Btw, the link you have in the README about cloning/forking the directory as a template does not help. Github's UI has changed, or perhaps it's because you have not made this repo a template repo.

from rna-seq-pop.

vmkalbskopf commented on September 26, 2024

OK, I've hit my first speed bump.
I've adapted the config file, all the resources, sample name and gene name files.
then I try the dry run.
And I get this error.

snakemake --use-conda -n
---------------------------- RNA-Seq-IR ----------------------------
Running RNA-Seq-IR snakemake workflow in /scratch/victor/rna-seq-pr/workflow

Author:   Sanjay Curtis Nagi
Workflow Version: v0.4.0
Execution time:  2021-05-27 14:27:38.687554
Dataset: six_nonsiskins


AttributeError in line 40 of /scratch/victor/rna-seq-pr/workflow/rules/variantAnalysis.smk:
'list' object has no attribute 'Name'
  File "/scratch/victor/rna-seq-pr/workflow/Snakefile", line 32, in <module>
  File "/scratch/victor/rna-seq-pr/workflow/rules/variantAnalysis.smk", line 40, in <module>

This is line 40 of variantAnalysis.smk
mut=mutationData.Name,

Here is the config file.
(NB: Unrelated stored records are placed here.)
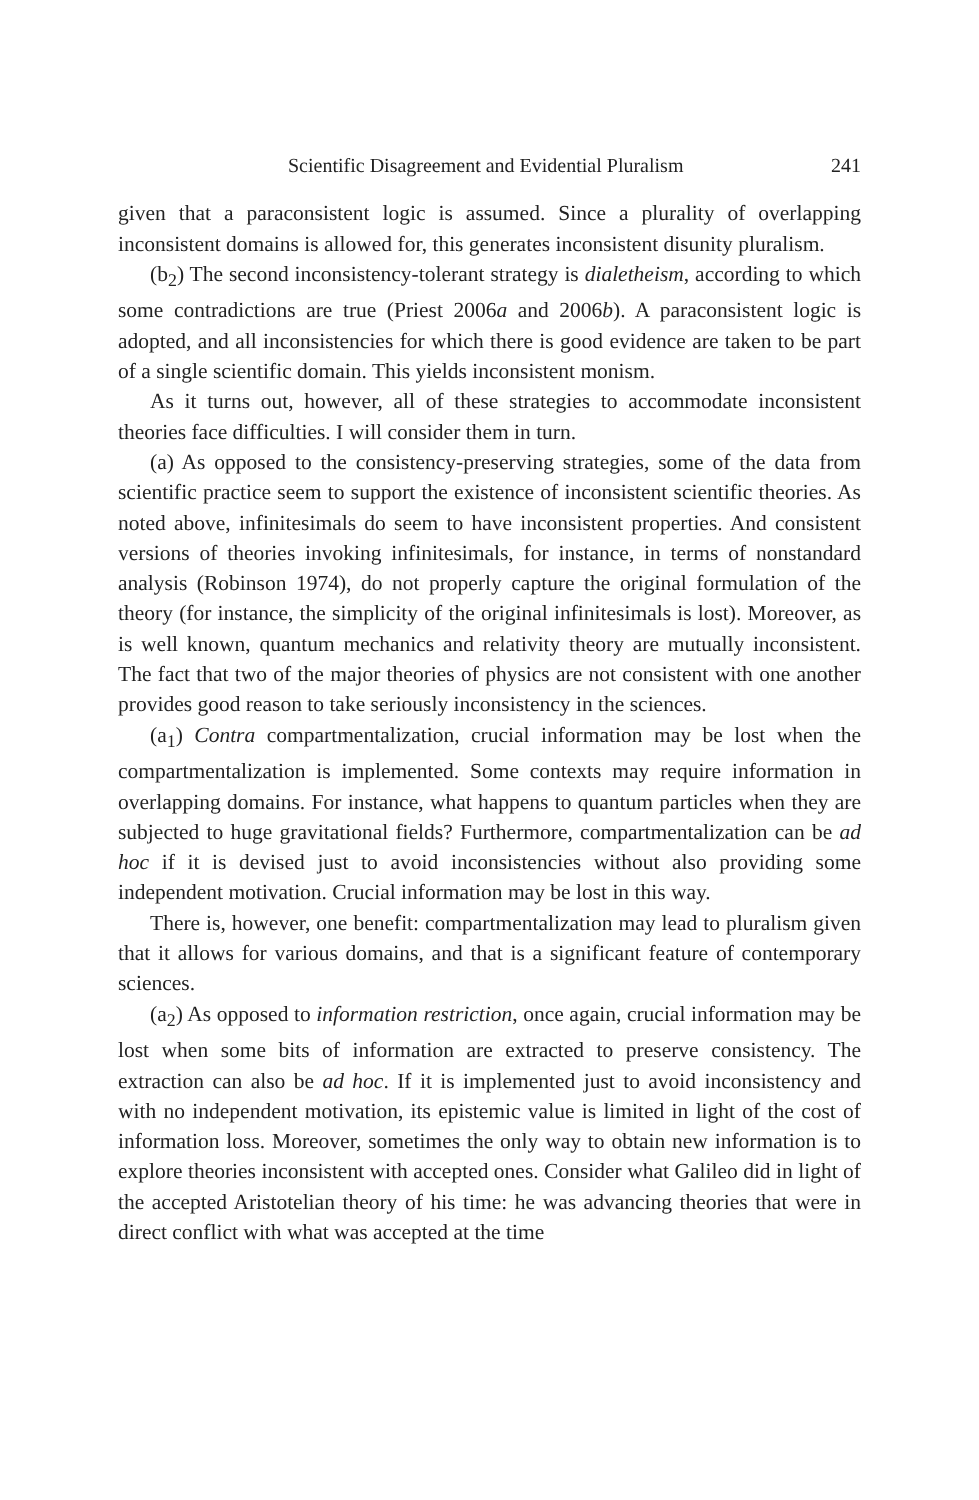Scientific Disagreement and Evidential Pluralism 241
given that a paraconsistent logic is assumed. Since a plurality of overlapping inconsistent domains is allowed for, this generates inconsistent disunity pluralism.
(b<sub>2</sub>) The second inconsistency-tolerant strategy is dialetheism, according to which some contradictions are true (Priest 2006a and 2006b). A paraconsistent logic is adopted, and all inconsistencies for which there is good evidence are taken to be part of a single scientific domain. This yields inconsistent monism.
As it turns out, however, all of these strategies to accommodate inconsistent theories face difficulties. I will consider them in turn.
(a) As opposed to the consistency-preserving strategies, some of the data from scientific practice seem to support the existence of inconsistent scientific theories. As noted above, infinitesimals do seem to have inconsistent properties. And consistent versions of theories invoking infinitesimals, for instance, in terms of nonstandard analysis (Robinson 1974), do not properly capture the original formulation of the theory (for instance, the simplicity of the original infinitesimals is lost). Moreover, as is well known, quantum mechanics and relativity theory are mutually inconsistent. The fact that two of the major theories of physics are not consistent with one another provides good reason to take seriously inconsistency in the sciences.
(a<sub>1</sub>) Contra compartmentalization, crucial information may be lost when the compartmentalization is implemented. Some contexts may require information in overlapping domains. For instance, what happens to quantum particles when they are subjected to huge gravitational fields? Furthermore, compartmentalization can be ad hoc if it is devised just to avoid inconsistencies without also providing some independent motivation. Crucial information may be lost in this way.
There is, however, one benefit: compartmentalization may lead to pluralism given that it allows for various domains, and that is a significant feature of contemporary sciences.
(a<sub>2</sub>) As opposed to information restriction, once again, crucial information may be lost when some bits of information are extracted to preserve consistency. The extraction can also be ad hoc. If it is implemented just to avoid inconsistency and with no independent motivation, its epistemic value is limited in light of the cost of information loss. Moreover, sometimes the only way to obtain new information is to explore theories inconsistent with accepted ones. Consider what Galileo did in light of the accepted Aristotelian theory of his time: he was advancing theories that were in direct conflict with what was accepted at the time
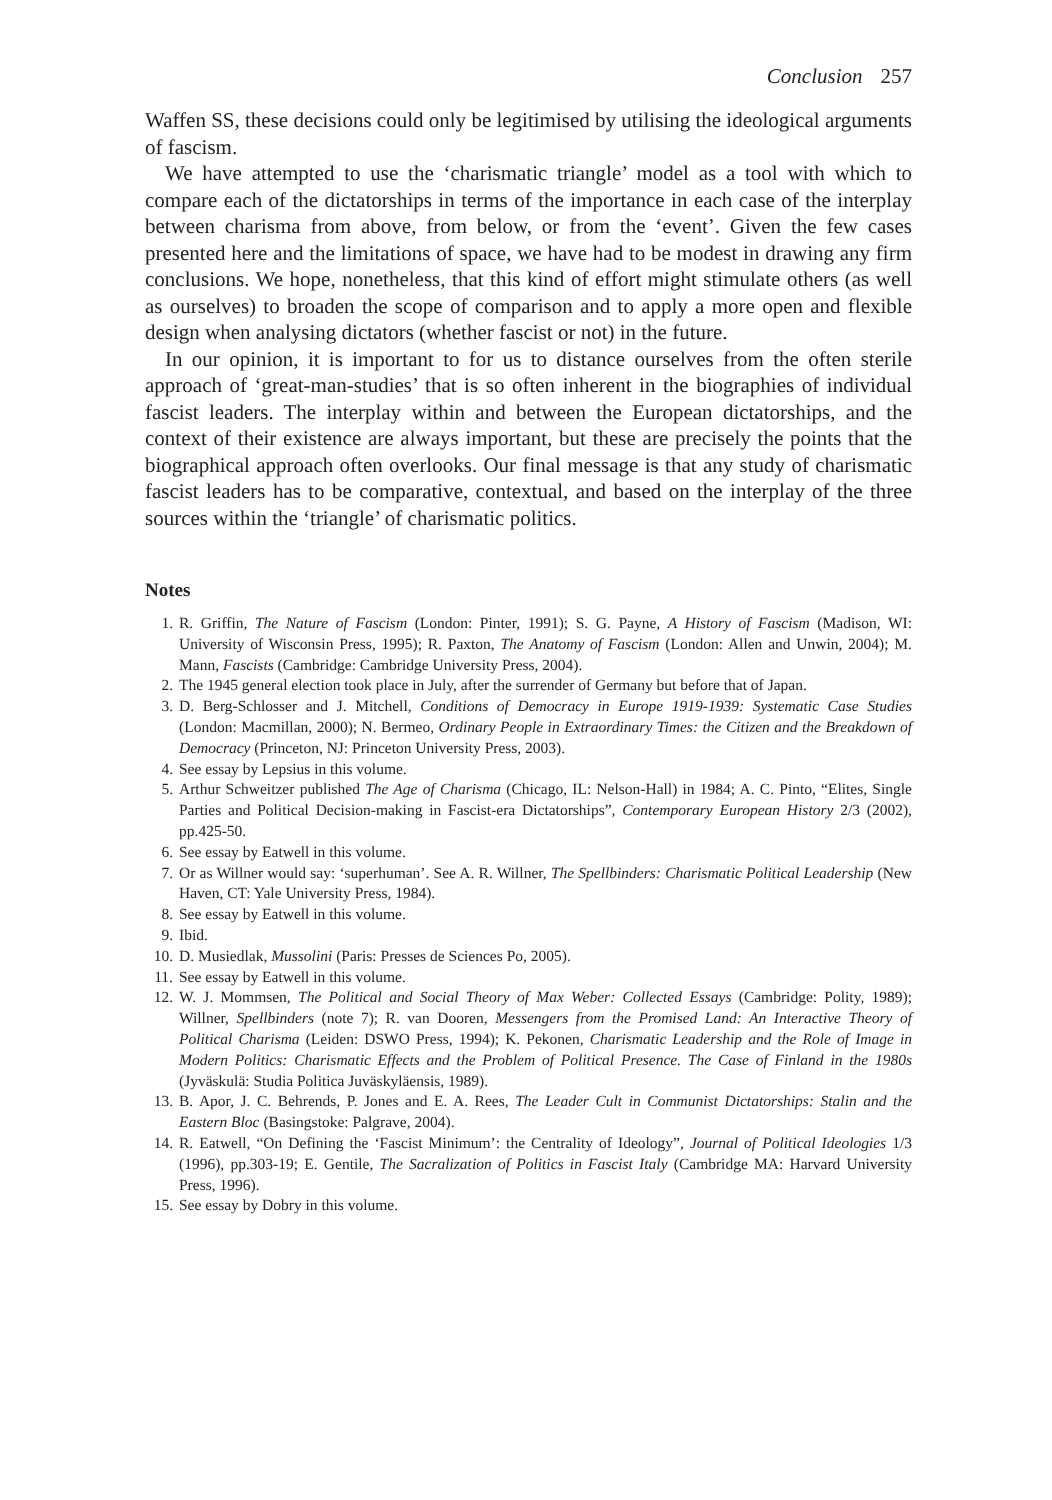Conclusion 257
Waffen SS, these decisions could only be legitimised by utilising the ideological arguments of fascism.
We have attempted to use the ‘charismatic triangle’ model as a tool with which to compare each of the dictatorships in terms of the importance in each case of the interplay between charisma from above, from below, or from the ‘event’. Given the few cases presented here and the limitations of space, we have had to be modest in drawing any firm conclusions. We hope, nonetheless, that this kind of effort might stimulate others (as well as ourselves) to broaden the scope of comparison and to apply a more open and flexible design when analysing dictators (whether fascist or not) in the future.
In our opinion, it is important to for us to distance ourselves from the often sterile approach of ‘great-man-studies’ that is so often inherent in the biographies of individual fascist leaders. The interplay within and between the European dictatorships, and the context of their existence are always important, but these are precisely the points that the biographical approach often overlooks. Our final message is that any study of charismatic fascist leaders has to be comparative, contextual, and based on the interplay of the three sources within the ‘triangle’ of charismatic politics.
Notes
1. R. Griffin, The Nature of Fascism (London: Pinter, 1991); S. G. Payne, A History of Fascism (Madison, WI: University of Wisconsin Press, 1995); R. Paxton, The Anatomy of Fascism (London: Allen and Unwin, 2004); M. Mann, Fascists (Cambridge: Cambridge University Press, 2004).
2. The 1945 general election took place in July, after the surrender of Germany but before that of Japan.
3. D. Berg-Schlosser and J. Mitchell, Conditions of Democracy in Europe 1919-1939: Systematic Case Studies (London: Macmillan, 2000); N. Bermeo, Ordinary People in Extraordinary Times: the Citizen and the Breakdown of Democracy (Princeton, NJ: Princeton University Press, 2003).
4. See essay by Lepsius in this volume.
5. Arthur Schweitzer published The Age of Charisma (Chicago, IL: Nelson-Hall) in 1984; A. C. Pinto, “Elites, Single Parties and Political Decision-making in Fascist-era Dictatorships”, Contemporary European History 2/3 (2002), pp.425-50.
6. See essay by Eatwell in this volume.
7. Or as Willner would say: ‘superhuman’. See A. R. Willner, The Spellbinders: Charismatic Political Leadership (New Haven, CT: Yale University Press, 1984).
8. See essay by Eatwell in this volume.
9. Ibid.
10. D. Musiedlak, Mussolini (Paris: Presses de Sciences Po, 2005).
11. See essay by Eatwell in this volume.
12. W. J. Mommsen, The Political and Social Theory of Max Weber: Collected Essays (Cambridge: Polity, 1989); Willner, Spellbinders (note 7); R. van Dooren, Messengers from the Promised Land: An Interactive Theory of Political Charisma (Leiden: DSWO Press, 1994); K. Pekonen, Charismatic Leadership and the Role of Image in Modern Politics: Charismatic Effects and the Problem of Political Presence. The Case of Finland in the 1980s (Jyväskulä: Studia Politica Juväskyläensis, 1989).
13. B. Apor, J. C. Behrends, P. Jones and E. A. Rees, The Leader Cult in Communist Dictatorships: Stalin and the Eastern Bloc (Basingstoke: Palgrave, 2004).
14. R. Eatwell, “On Defining the ‘Fascist Minimum’: the Centrality of Ideology”, Journal of Political Ideologies 1/3 (1996), pp.303-19; E. Gentile, The Sacralization of Politics in Fascist Italy (Cambridge MA: Harvard University Press, 1996).
15. See essay by Dobry in this volume.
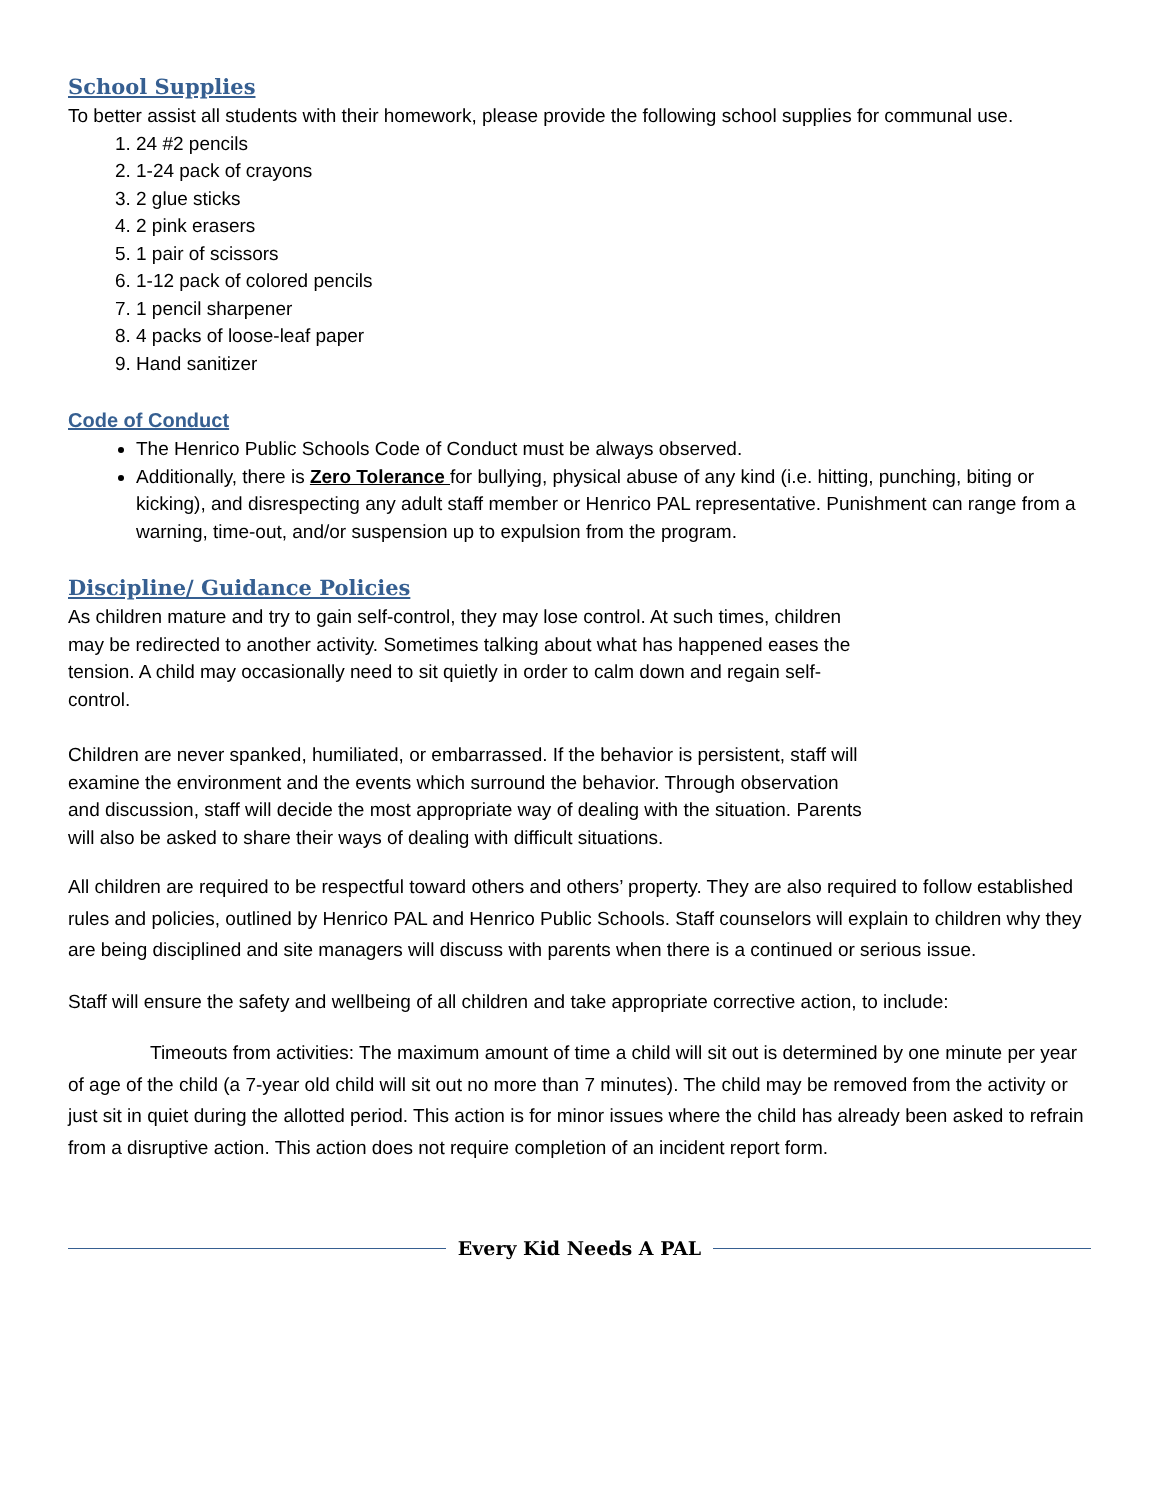School Supplies
To better assist all students with their homework, please provide the following school supplies for communal use.
1. 24 #2 pencils
2. 1-24 pack of crayons
3. 2 glue sticks
4. 2 pink erasers
5. 1 pair of scissors
6. 1-12 pack of colored pencils
7. 1 pencil sharpener
8. 4 packs of loose-leaf paper
9. Hand sanitizer
Code of Conduct
The Henrico Public Schools Code of Conduct must be always observed.
Additionally, there is Zero Tolerance for bullying, physical abuse of any kind (i.e. hitting, punching, biting or kicking), and disrespecting any adult staff member or Henrico PAL representative. Punishment can range from a warning, time-out, and/or suspension up to expulsion from the program.
Discipline/ Guidance Policies
As children mature and try to gain self-control, they may lose control. At such times, children may be redirected to another activity. Sometimes talking about what has happened eases the tension. A child may occasionally need to sit quietly in order to calm down and regain self-control.
Children are never spanked, humiliated, or embarrassed. If the behavior is persistent, staff will examine the environment and the events which surround the behavior. Through observation and discussion, staff will decide the most appropriate way of dealing with the situation. Parents will also be asked to share their ways of dealing with difficult situations.
All children are required to be respectful toward others and others’ property. They are also required to follow established rules and policies, outlined by Henrico PAL and Henrico Public Schools. Staff counselors will explain to children why they are being disciplined and site managers will discuss with parents when there is a continued or serious issue.
Staff will ensure the safety and wellbeing of all children and take appropriate corrective action, to include:
Timeouts from activities: The maximum amount of time a child will sit out is determined by one minute per year of age of the child (a 7-year old child will sit out no more than 7 minutes). The child may be removed from the activity or just sit in quiet during the allotted period. This action is for minor issues where the child has already been asked to refrain from a disruptive action. This action does not require completion of an incident report form.
Every Kid Needs A PAL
Ignore the .txt at the end. Just needed that to upload to github.
config.yaml.txt

from rna-seq-pop.

sanjaynagi commented on September 26, 2024

Ok - this was a bug relating to that rule mpileupIR still needing a mutations file even when IRmutations is inactivated in the config. Strange, as snakemake shouldnt really be needing to look for that when the rule isnt gonna be ran. I've just pushed a temporary fix to github which reads in the exampleMutations.tsv file, if you want to do a git pull! :)

from rna-seq-pop.

vmkalbskopf commented on September 26, 2024

Thanks!

from rna-seq-pop.

vmkalbskopf commented on September 26, 2024

I'm not a frequent git user, so I'm missing something obvious.
First I :
git clone --recursive https://github.com/sanjaynagi/rna-seq-ir.git
then I
git pull
But it says
Already up to date.
How do I git pull the latest version?

from rna-seq-pop.

sanjaynagi commented on September 26, 2024

Is this still the case? sorry, i find it difficult to check these things, as being the repo owner gives me more permissions...

if you run grep example workflow/Snakefile the result should be mutationData = pd.read_csv("resources/exampleMutations.tsv", sep="\t") if the fix has been incorporated.

otherwise, does completing the steps in section 6 of the README help at all?
Thanks, I appreciate your help in testing this!

from rna-seq-pop.

vmkalbskopf commented on September 26, 2024

It's still the old Snakefile file.
This is what happened when trying to follow section 6


git remote add -f upstream https://github.com/snakemake-workflows/rna-seq-ir.git
fatal: remote upstream already exists.

git fetch upstream
ERROR: Repository not found.
fatal: Could not read from remote repository.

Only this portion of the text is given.